» **SELECTED TEXT**
*** Block opens ***

IQSS / dataverse-client-r

R Client for Dataverse Repositories
https://iqss.github.io/dataverse-client-r
61 stars 24 forks source link

Downloading multiple files #46

Closed adam3smith closed 2 years ago

adam3smith commented 4 years ago

Please specify whether your issue is about:

I think this is just a question, but might also be enhancement/bug report.: The dataverse API allows downloading multipel files as .zip. This is particularly relevant now as it preserves the folder structure where available. There is code in the get_file() function that accesses this functionality, but I don't actually think it's ever possible to get there: I find no way of specifying multiple fileids

So first question:

  1. Am I right about this? Or could someone give me syntax to do this in get_file()?
  2. If I'm right that this isn't possible, what would be a good way to do this? Allow a vector of ids as input for the file parameter?
pdurbin commented 4 years ago

I don't mean to muddy the waters but there is a conversation going on about the :ZipDownloadLimit that comes into play here: https://groups.google.com/d/msg/dataverse-community/V1gExuDnm0A/nR4FIU1QBgAJ .Just something to be conscious of.

The Dataverse API absolutely does allow you to ask the Dataverse server to zip up a bunch of files by passing a comma-separated list of database IDs for files: http://guides.dataverse.org/en/4.18.1/api/dataaccess.html#multiple-file-bundle-download

You could also create the zip file client side, but this is more work (though easier on the server). You'd need to get the file hierarchy from the directoryLabel field in the metadata: https://dev2.dataverse.org/api/datasets/export?exporter=dataverse_json&persistentId=doi%3A10.5072/FK2/V8C0XO

adam3smith commented 4 years ago

Thanks @pdurbin -- yes, aware of the file zip limit discussion, but at least I'm using this with QDR where we have a more generous limit.

The Dataverse API absolutely does allow you to ask the Dataverse server to zip up a bunch of files by passing a comma-separated list of database IDs for files: http://guides.dataverse.org/en/4.18.1/api/dataaccess.html#multiple-file-bundle-download

Yes, that's what I was referring to and the linked code in get_file() actually implements that, it just never gets called (I think)

pdurbin commented 4 years ago

@adam3smith ah, I just clicked and I see what you mean:

    fileid <- paste0(fileid, collapse = ",")
    u <- paste0(api_url(server), "access/datafiles/", file)

Yes, that should do the trick, if it gets called. 😄

adam3smith commented 4 years ago

Ah got it -- this is possible in principle using a numeric vector (as one would expect), but there's a regression from https://github.com/IQSS/dataverse-client-r/commit/5ec375b21d5f9c5bb884f611d5aeb89c702da37b that missed one of the file --> fileid

I'll submit a PR with added documentation, test, and fix

kuriwaki commented 3 years ago

@adam3smith

Given that #47 "[does not] use the zip functionality of the API at all" and instead stores the each file content in a R list, does this mean we cannot implement a get_zip_* function that returns a zipped file (preferably one that keeps the nested directory structure)?

kuriwaki commented 2 years ago

The current functionality and examples (e.g. here in doc) should be enough for the immediate task for this issue.

Further considerations are to write a test for multi-file structures, and considering aget_zip_* function that wil return a zipfile (per https://github.com/IQSS/dataverse-client-r/issues/46#issuecomment-751581790). If that is a useful feature, please make a new Issue.

*** Block closes ***

» **INSTRUCTION**
List each username that posts a comment in the thread about downloading multiple files, naming each one once.

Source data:
*** Block opens ***

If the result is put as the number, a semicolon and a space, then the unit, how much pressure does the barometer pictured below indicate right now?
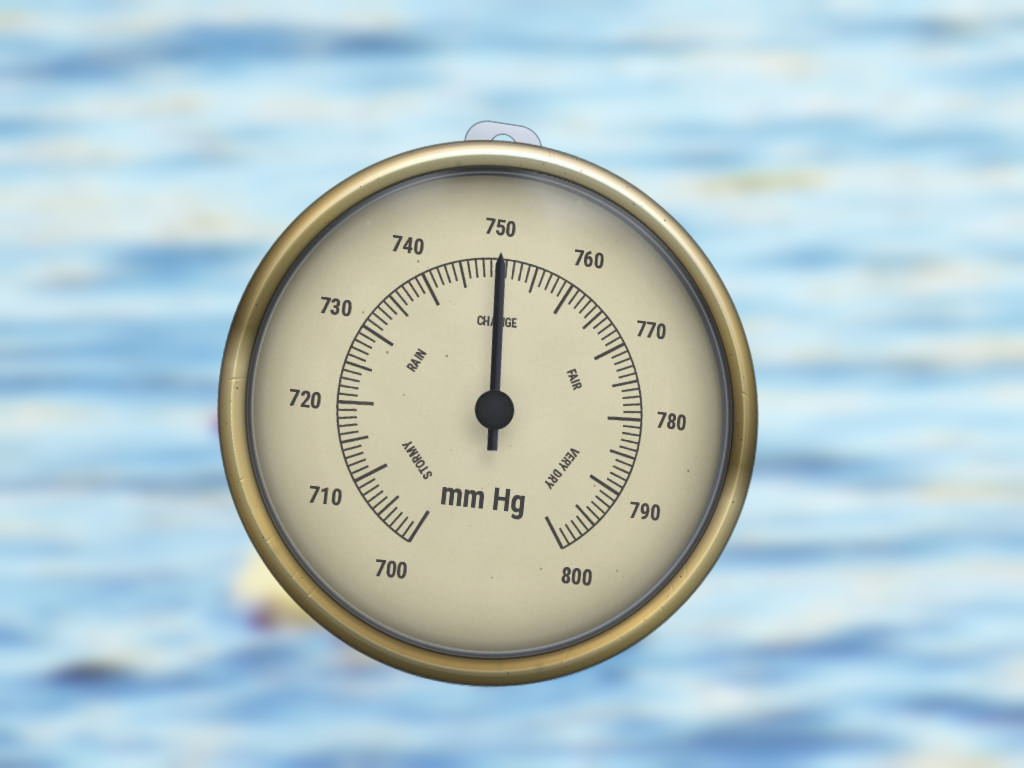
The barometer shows 750; mmHg
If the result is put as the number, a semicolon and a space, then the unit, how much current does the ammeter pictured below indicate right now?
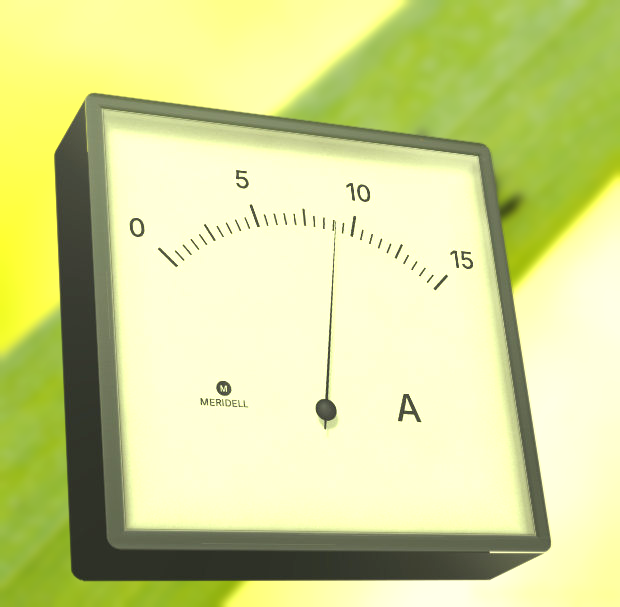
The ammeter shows 9; A
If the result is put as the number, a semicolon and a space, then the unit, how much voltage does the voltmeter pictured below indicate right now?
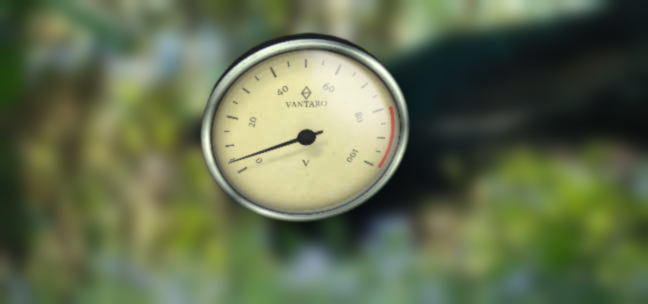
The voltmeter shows 5; V
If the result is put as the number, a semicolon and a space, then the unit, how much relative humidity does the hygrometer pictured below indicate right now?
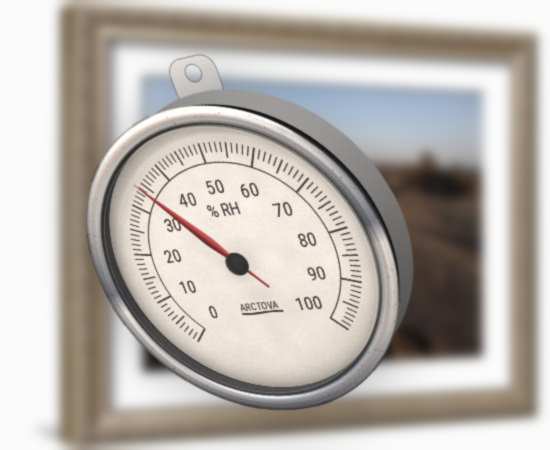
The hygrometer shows 35; %
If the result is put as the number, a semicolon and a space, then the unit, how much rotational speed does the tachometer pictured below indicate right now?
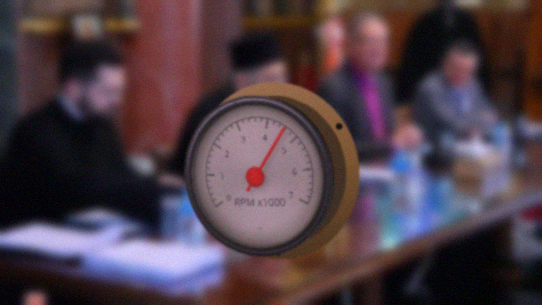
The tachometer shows 4600; rpm
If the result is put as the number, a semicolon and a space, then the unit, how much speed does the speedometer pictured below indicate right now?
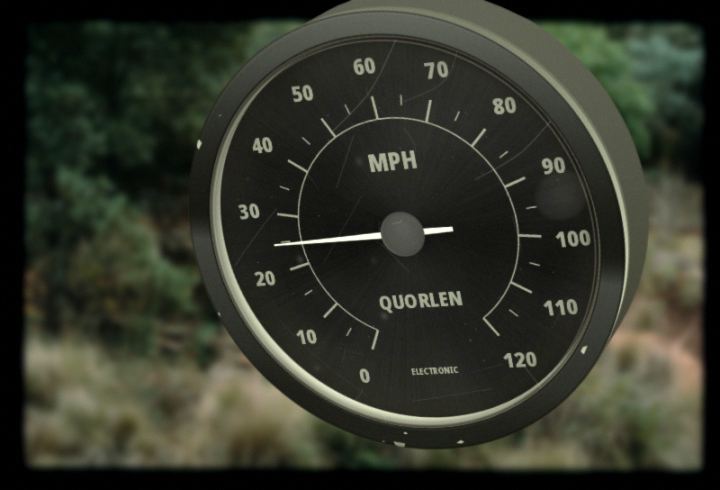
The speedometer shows 25; mph
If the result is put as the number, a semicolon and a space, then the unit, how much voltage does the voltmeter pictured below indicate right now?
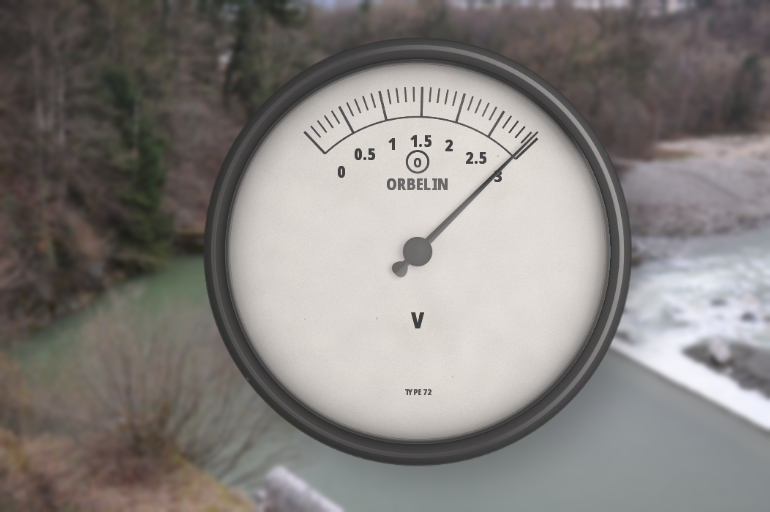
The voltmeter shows 2.95; V
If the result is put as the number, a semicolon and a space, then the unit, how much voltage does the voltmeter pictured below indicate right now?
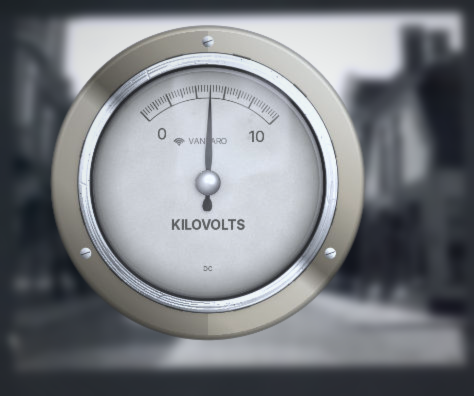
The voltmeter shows 5; kV
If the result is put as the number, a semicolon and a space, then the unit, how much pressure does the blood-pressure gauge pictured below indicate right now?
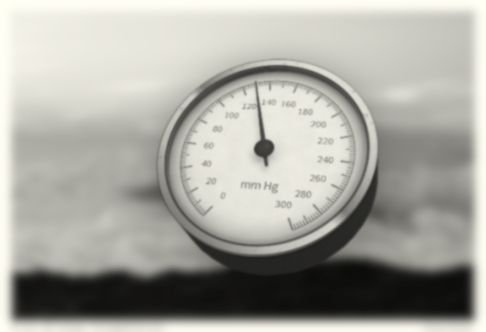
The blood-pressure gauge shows 130; mmHg
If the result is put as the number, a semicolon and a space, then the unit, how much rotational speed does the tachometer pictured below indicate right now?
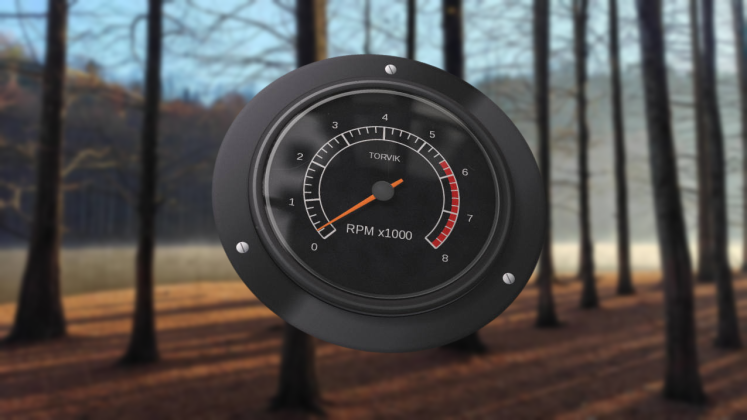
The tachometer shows 200; rpm
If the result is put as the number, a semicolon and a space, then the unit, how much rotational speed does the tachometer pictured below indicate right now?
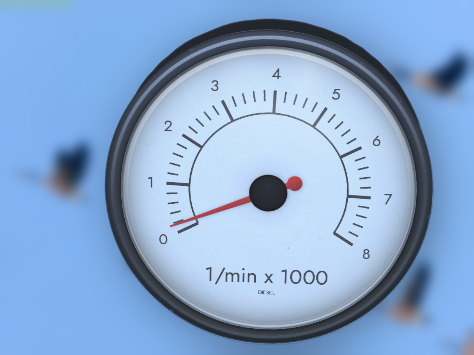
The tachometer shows 200; rpm
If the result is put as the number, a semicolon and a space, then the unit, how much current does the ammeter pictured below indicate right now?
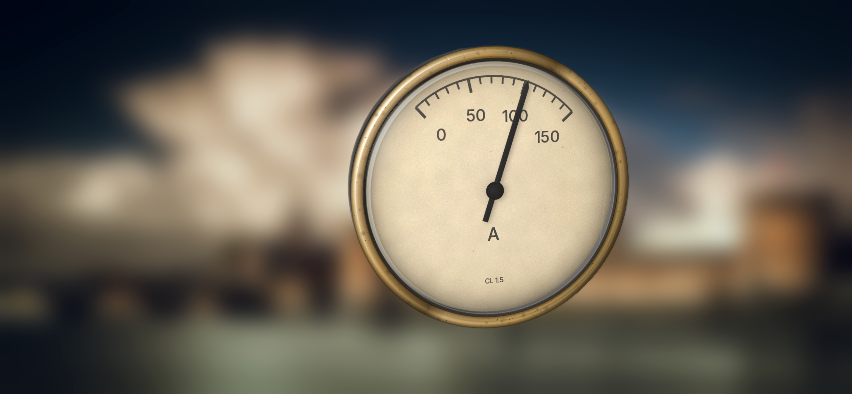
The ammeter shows 100; A
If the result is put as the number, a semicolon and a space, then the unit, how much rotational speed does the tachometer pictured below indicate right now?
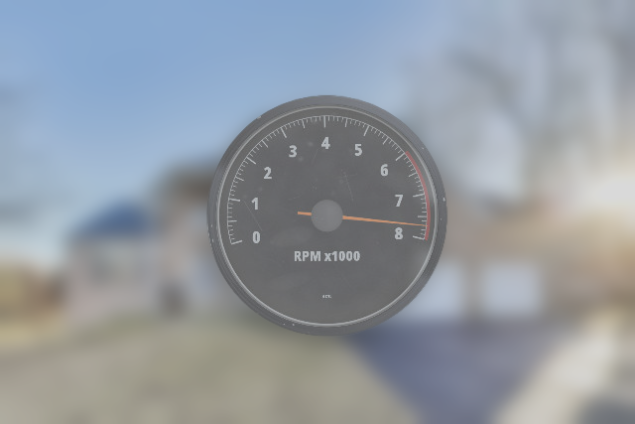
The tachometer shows 7700; rpm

*** Block closes ***

» **REPLY**
adam3smith, pdurbin, kuriwaki